The vaccine is currently being tested on mice.

The Saigon Times reports that VABIOTECH, which is owned by the Ministry of Health, hopes to begin human trials on a potential COVID-19 vaccine early next year.

VABIOTECH, in collaboration with University of Bristol in the UK, has been working on a vaccine since February. The work began after the National Institute of Hygiene and Epidemiology isolated the novel coronavirus, known officially as SARS-CoV-2.

Thus far, the vaccine has been trialed on mice twice, with four batches vaccinated in late April showing promising results.
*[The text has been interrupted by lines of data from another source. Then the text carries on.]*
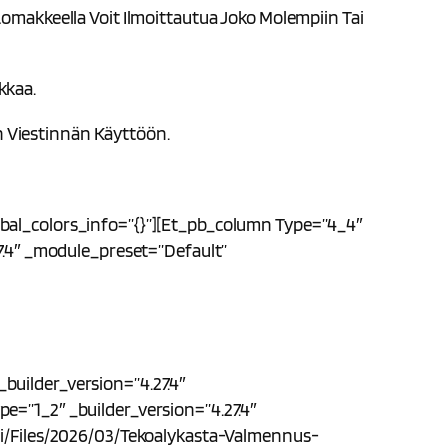
omakkeella Voit Ilmoittautua Joko Molempiin Tai
kkaa.
 Viestinnän Käyttöön.
obal_colors_info=”{}”][et_pb_column Type=”4_4″
27.4″ _module_preset=”default”
builder_version=”4.27.4″
e=”1_2″ _builder_version=”4.27.4″
iai/files/2026/03/Tekoalykasta-Valmennus-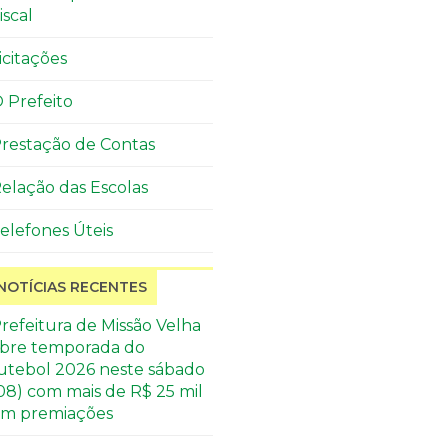
iscal
icitações
 Prefeito
restação de Contas
elação das Escolas
elefones Úteis
NOTÍCIAS RECENTES
refeitura de Missão Velha
bre temporada do
utebol 2026 neste sábado
08) com mais de R$ 25 mil
m premiações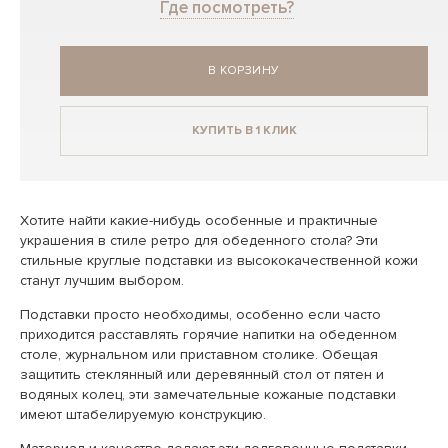
Где посмотреть?
В КОРЗИНУ
КУПИТЬ В 1 КЛИК
Хотите найти какие-нибудь особенные и практичные
украшения в стиле ретро для обеденного стола? Эти
стильные круглые подставки из высококачественной кожи
станут лучшим выбором.
Подставки просто необходимы, особенно если часто
приходится расставлять горячие напитки на обеденном
столе, журнальном или приставном столике. Обещая
защитить стеклянный или деревянный стол от пятен и
водяных колец, эти замечательные кожаные подставки
имеют штабелируемую конструкцию.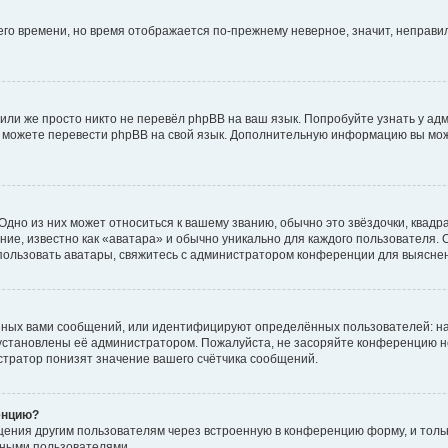
него времени, но время отображается по-прежнему неверное, значит, неправ
или же просто никто не перевёл phpBB на ваш язык. Попробуйте узнать у ад
ами можете перевести phpBB на свой язык. Дополнительную информацию вы мо
дно из них может относиться к вашему званию, обычно это звёздочки, квадр
ие, известно как «аватара» и обычно уникально для каждого пользователя. О
использовать аватары, свяжитесь с администратором конференции для выясне
нных вами сообщений, или идентифицируют определённых пользователей: на
установлены её администратором. Пожалуйста, не засоряйте конференцию н
тратор понизят значение вашего счётчика сообщений.
енцию?
щения другим пользователям через встроенную в конференцию форму, и толь
мными пользователями.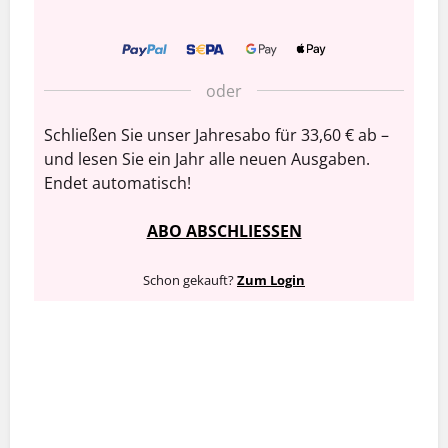
oder
Schließen Sie unser Jahresabo für 33,60 € ab –
und lesen Sie ein Jahr alle neuen Ausgaben.
Endet automatisch!
ABO ABSCHLIESSEN
Schon gekauft?
Zum Login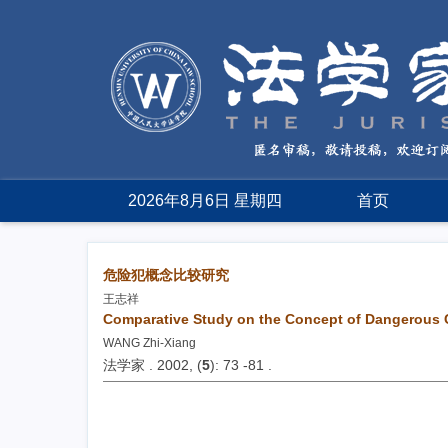
2026年8月6日 星期四
首页
危险犯概念比较研究
王志祥
Comparative Study on the Concept of Dangerous 
WANG Zhi-Xiang
法学家 . 2002, (
5
): 73 -81 .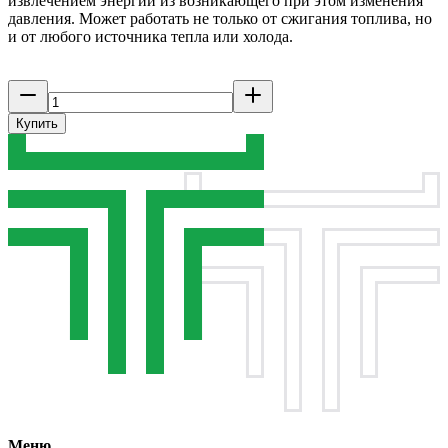
извлечением энергии из возникающего при этом изменения
давления. Может работать не только от сжигания топлива, но
и от любого источника тепла или холода.
Купить
Меню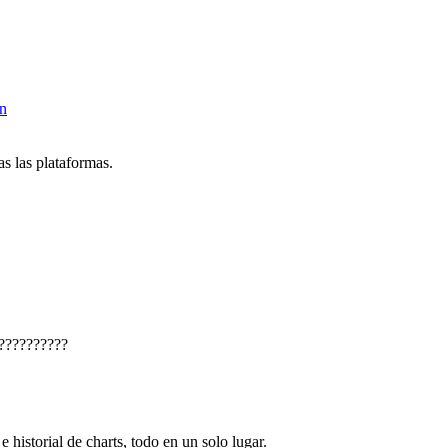
n
s las plataformas.
??????????
e historial de charts, todo en un solo lugar.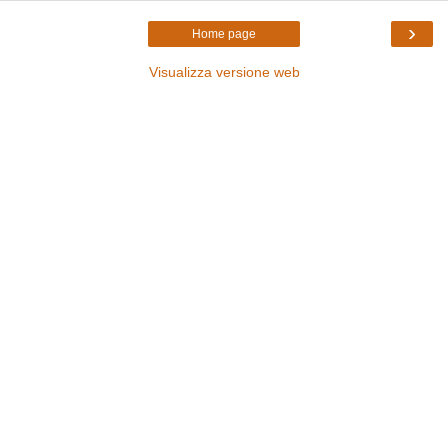
›
Home page
Visualizza versione web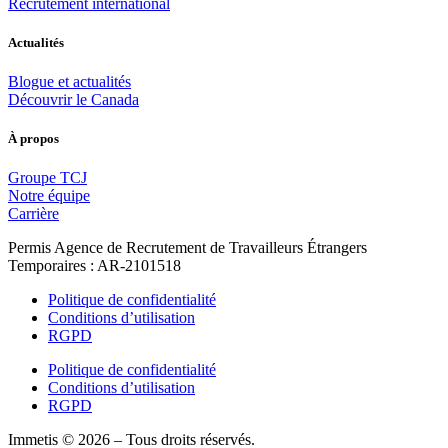
Recrutement international
Actualités
Blogue et actualités
Découvrir le Canada
À propos
Groupe TCJ
Notre équipe
Carrière
Permis Agence de Recrutement de Travailleurs Étrangers
Temporaires : AR-2101518
Politique de confidentialité
Conditions d’utilisation
RGPD
Politique de confidentialité
Conditions d’utilisation
RGPD
Immetis © 2026 – Tous droits réservés.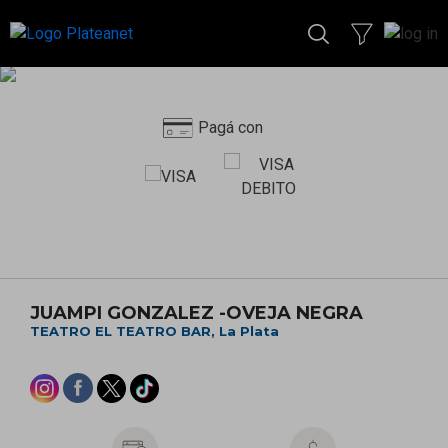
Pagá con
JUAMPI GONZALEZ -OVEJA NEGRA
TEATRO EL TEATRO BAR, La Plata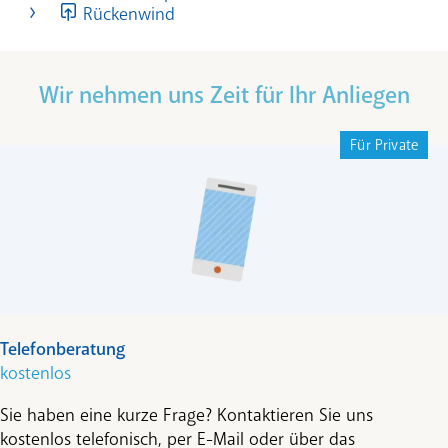
Rückenwind
Wir nehmen uns Zeit für Ihr Anliegen
Für Private
Telefonberatung
kostenlos
Sie haben eine kurze Frage? Kontaktieren Sie uns
kostenlos telefonisch, per E-Mail oder über das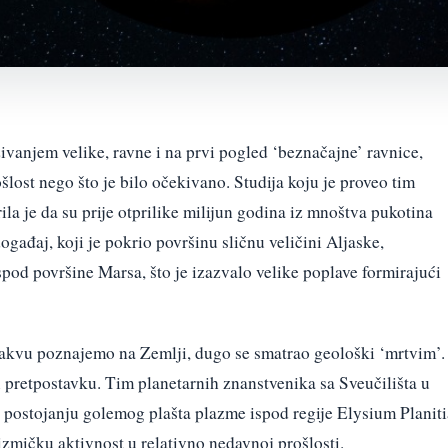
vanjem velike, ravne i na prvi pogled ‘beznačajne’ ravnice,
lost nego što je bilo očekivano. Studija koju je proveo tim
rila je da su prije otprilike milijun godina iz mnoštva pukotina
gađaj, koji je pokrio površinu sličnu veličini Aljaske,
spod površine Marsa, što je izazvalo velike poplave formirajući
kakvu poznajemo na Zemlji, dugo se smatrao geološki ‘mrtvim’.
u pretpostavku. Tim planetarnih znanstvenika sa Sveučilišta u
 postojanju golemog plašta plazme ispod regije Elysium Planiti
izmičku aktivnost u relativno nedavnoj prošlosti.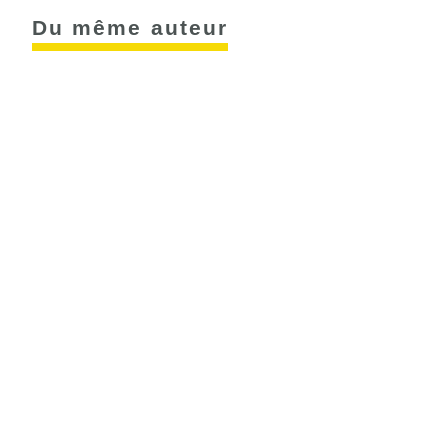
Du même auteur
The vaccine will be trialed on mice once more within the next nine months, and if further positive results are obtained, human trials would be the next step. However, if the vaccine works on people, it would take at least three more months to put it into mass production.

VnExpress adds that this would put the vaccine on track for human use in October 2021, though this is certainly not guaranteed.

Do Tuan Dat, VABIOTECH's director, told the news source that it usually takes up to five years to produce a functioning trial vaccine, and up to a decade to create a vaccine that can be used on a mass scale, so the above timeline would be incredibly impressive if it holds true.

"Maybe in another 9-12 months there would be a vaccine qualified to be tested on humans," Dat said. "I used to believe the vaccine would be completed in six months. The government also wishes for development to hasten out of worry that there might be new COVID-19 outbreaks during winter, but nothing is for sure as there are a lot of issues in vaccine production."

Hundreds of vaccine projects are underway around the world, with researchers and scientists under pressure as the pandemic deepens in countries like the United States, India and Brazil.